Pero se le analizará desde lo futbolístico, dejando de lado las incomodidades que puedan generar sus formas de trabajo, que rozan el irrespeto con la prensa venezolana. Así con Pekerman, lo que dure este ciclo y con los que vengan más adelante. De igual forma, José Peseiro habló horas y horas por Zoom, e igual lo mataron. Pocas veces se habló de fútbol del portugués. No lo conocíamos, a pesar de tener un excelente currículo e hicimos leña del árbol caído. Las actuaciones en cancha hay que hablar de fútbol. Luego habrá otros espacios para opinar todo lo que lo rodea, porque el periodismo da para eso.

Para cerrar, aprovechando que Brendan Fraser está en la palestra con la película Whale. Hay un largometraje de él, que se llama “Al diablo con el diablo”, muy cómico para bajar la tensión, que aumenta con el precio del dólar. Ahí se ejemplifica un refrán chino: “Ten cuidado con lo que deseas porque se puede hacer realidad”. Los primeros en despreciar al técnico criollo somos nosotros, que implorábamos por un DT internacional y de jerarquía. También estábamos tan desesperados por ir a un Mundial que éramos capaces de venderle el alma al diablo por ir a uno. Aquí casi se rogó ir a una Copa del Mundo como sea.

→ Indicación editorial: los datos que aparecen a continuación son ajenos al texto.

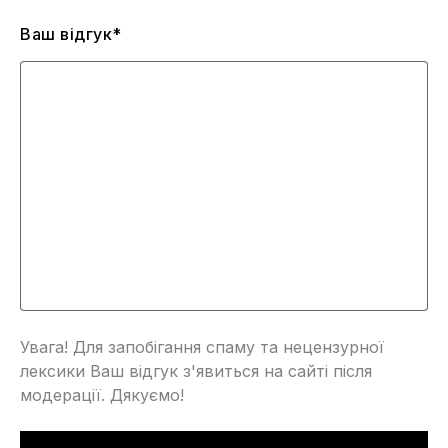
Ваш відгук*
Кросівки легкі?
Vapormax це одні з найлегших кросівок в лінійці.
Говорячи про революційні технології у світі кросівок
перше, що спадає на думку — це технологія Vapormax.
На зміну класичній підошві прийшла технологія Air
Vapormax – амортизаційна вставка кріпиться прямо до
основної верхньої частини взуття, тим самим
забезпечуючи повний контакт зі стопою. Завдяки цьому
досягається максимальна амортизація при кожному
кроці. Адже навантаження передається прямо від
Увага! Для запобігання спаму та нецензурної
одного з численних виступів підошви (укріплених
лексики Ваш відгук з'явиться на сайті після
накладками із міцної гуми) через повітряні балони до
модерації. Дякуємо!
стопи та назад. Таким чином навантаження ідеально
розподіляється завдяки великій кількості незалежних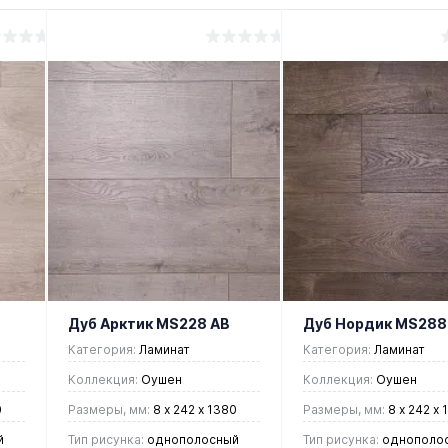
Дуб Арктик MS228 AB
Дуб Нордик MS288
Категория:
Ламинат
Категория:
Ламинат
Коллекция:
Оушен
Коллекция:
Оушен
0
Размеры, мм:
8 х 242 х 1380
Размеры, мм:
8 х 242 х 
й
Тип рисунка:
однополосный
Тип рисунка:
однополо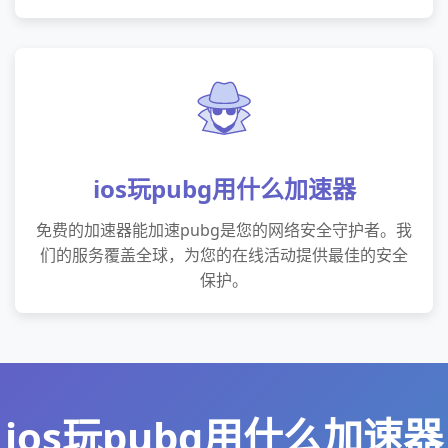
ios玩pubg用什么加速器
免费的加速器能加速pubg是您的网络安全守护者。我
们的服务覆盖全球，为您的在线活动提供最佳的安全
保护。
ios玩pubg用什么加速器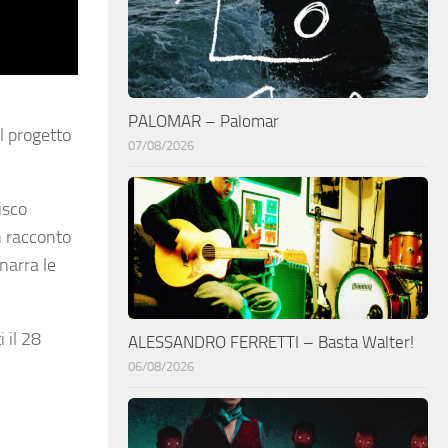
PALOMAR – Palomar
l progetto
07/08/2026
isco
un racconto
narra le
 il 28
ALESSANDRO FERRETTI – Basta Walter!
06/08/2026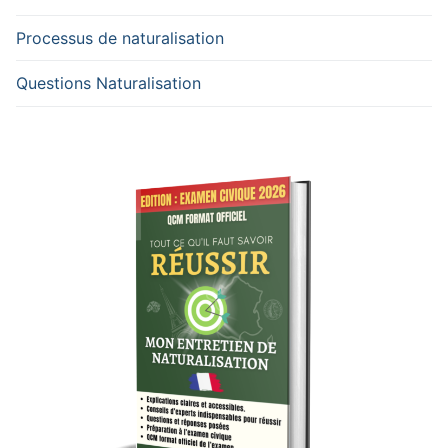
Processus de naturalisation
Questions Naturalisation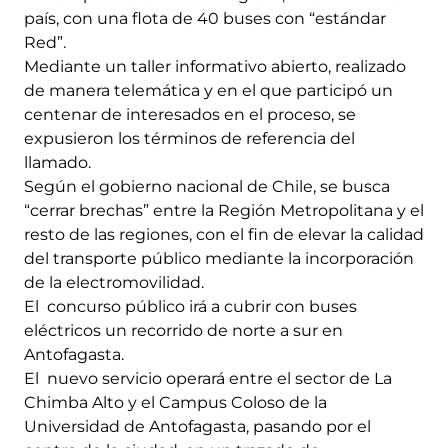
país, con una flota de 40 buses con “estándar
Red”.
Mediante un taller informativo abierto, realizado
de manera telemática y en el que participó un
centenar de interesados en el proceso, se
expusieron los términos de referencia del
llamado.
Según el gobierno nacional de Chile, se busca
“cerrar brechas” entre la Región Metropolitana y el
resto de las regiones, con el fin de elevar la calidad
del transporte público mediante la incorporación
de la electromovilidad.
El concurso público irá a cubrir con buses
eléctricos un recorrido de norte a sur en
Antofagasta.
El nuevo servicio operará entre el sector de La
Chimba Alto y el Campus Coloso de la
Universidad de Antofagasta, pasando por el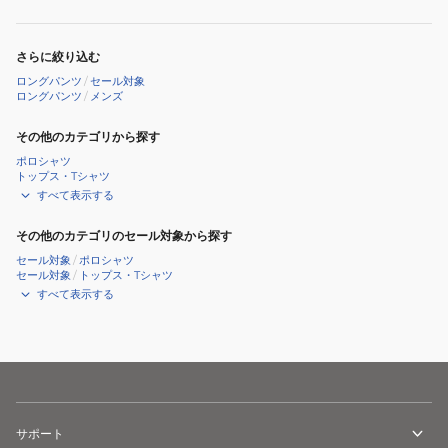
さらに絞り込む
ロングパンツ
/
セール対象
ロングパンツ
/
メンズ
その他のカテゴリから探す
ポロシャツ
トップス・Tシャツ
すべて表示する
その他のカテゴリのセール対象から探す
セール対象
/
ポロシャツ
セール対象
/
トップス・Tシャツ
すべて表示する
サポート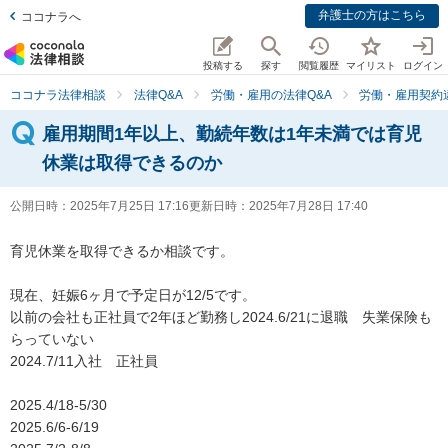
弁護士の方はこちら
ココナラへ
投稿する
探す
閲覧履歴
マイリスト
ログイン
ココナラ法律相談
法律Q&A
労働・雇用の法律Q&A
労働・雇用契約
雇用期間1年以上、勤続年数は1年未満では育児
休業は取得できるのか
公開日時：
2025年7月25日 17:16
更新日時：
2025年7月28日 17:40
育児休業を取得できるか相談です。

現在、妊娠6ヶ月で予定日が12/5です。

以前の会社も正社員で2年ほど勤務し2024.6/21に退職　失業保険も
らっていない

2024.7/11入社　正社員　

2025.4/18-5/30 

2025.6/6-6/19 
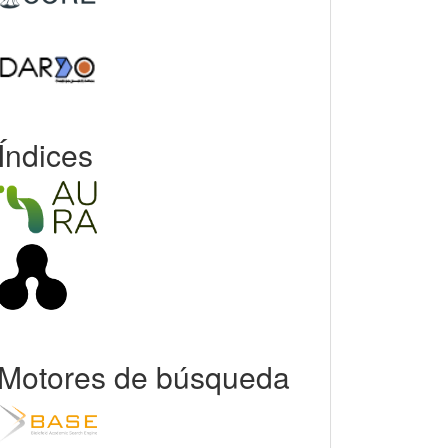
Índices
Motores de búsqueda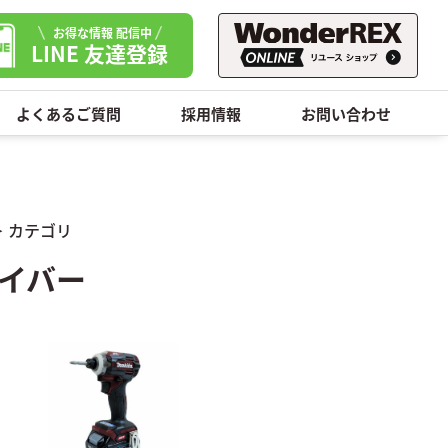
お得な情報 配信中
LINE 友達登録
よくあるご質問
採用情報
お問い合わせ
＞
カテゴリ
イバー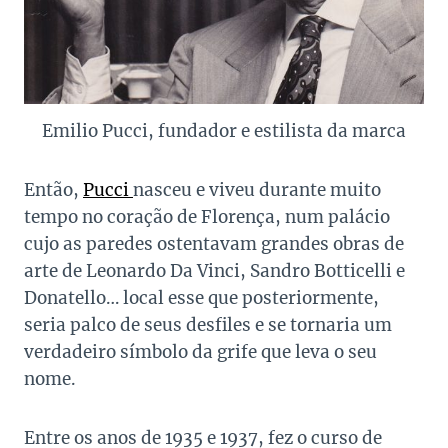
Emilio Pucci, fundador e estilista da marca
Então,
Pucci
nasceu e viveu durante muito
tempo no coração de Florença, num palácio
cujo as paredes ostentavam grandes obras de
arte de Leonardo Da Vinci, Sandro Botticelli e
Donatello… local esse que posteriormente,
seria palco de seus desfiles e se tornaria um
verdadeiro símbolo da grife que leva o seu
nome.
Entre os anos de 1935 e 1937, fez o curso de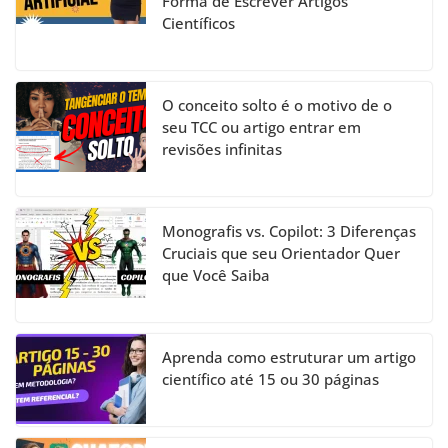
Forma de Escrever Artigos
Científicos
O conceito solto é o motivo de o
seu TCC ou artigo entrar em
revisões infinitas
Monografis vs. Copilot: 3 Diferenças
Cruciais que seu Orientador Quer
que Você Saiba
Aprenda como estruturar um artigo
científico até 15 ou 30 páginas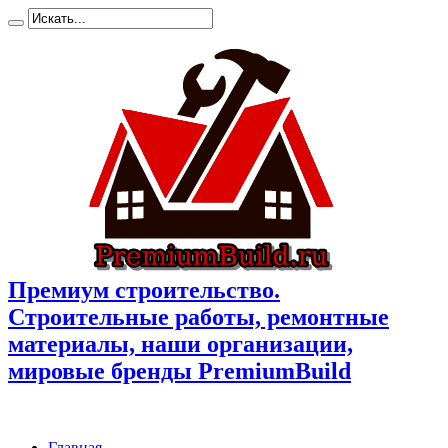
Премиум cтроительство.
Cтроительные работы, ремонтные
материалы, наши организации,
мировые бренды PremiumBuild
Главная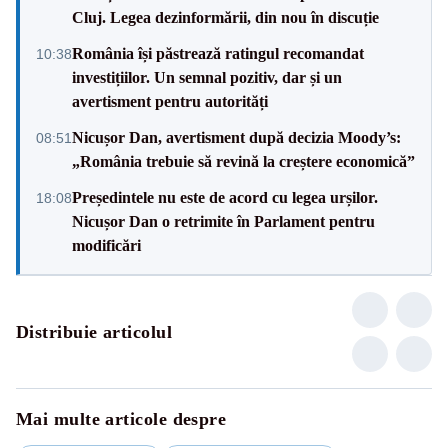
Cluj. Legea dezinformării, din nou în discuție
România își păstrează ratingul recomandat
10:38
investițiilor. Un semnal pozitiv, dar și un
avertisment pentru autorități
Nicușor Dan, avertisment după decizia Moody’s:
08:51
„România trebuie să revină la creștere economică”
Președintele nu este de acord cu legea urșilor.
18:08
Nicușor Dan o retrimite în Parlament pentru
modificări
Distribuie articolul
Mai multe articole despre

Bueno hay un proceso que promete eso. No se habló de Mundiales juveniles o de facilitarle la vida a los clubes para pasar la Licencia de Clubes. En el camino se tiene que ir separando el ruido de las señales en análisis. Pero sin importar los métodos, si el Gloria al Bravo Pueblo suena en 2026, Pekerman habrá cumplido. Sin ser relevante si es un “Bolivia 1994”. Nadie robó ni estafó. La meta es esa. ¿Si no se logra? El fracaso será ineludible, más si sigue la tónica de cheque en blanco. En lo personal preferiría que dejara otros legados más allá de si la pelotica entra o no, en los azares de un resultado. Pero ese no es el pacto. No guste o no, el trato es: “Llévanos al Mundial a como dé lugar”. No es relevante si se habla con la prensa o se elimina la norma del juvenil. Cuando internalizamos que ese es el contrato, viviremos más felices estos años. Capaz nos dediquemos a hablar de fútbol, tomemos lo bueno del ciclo y anotemos lo malo para no repetirlo.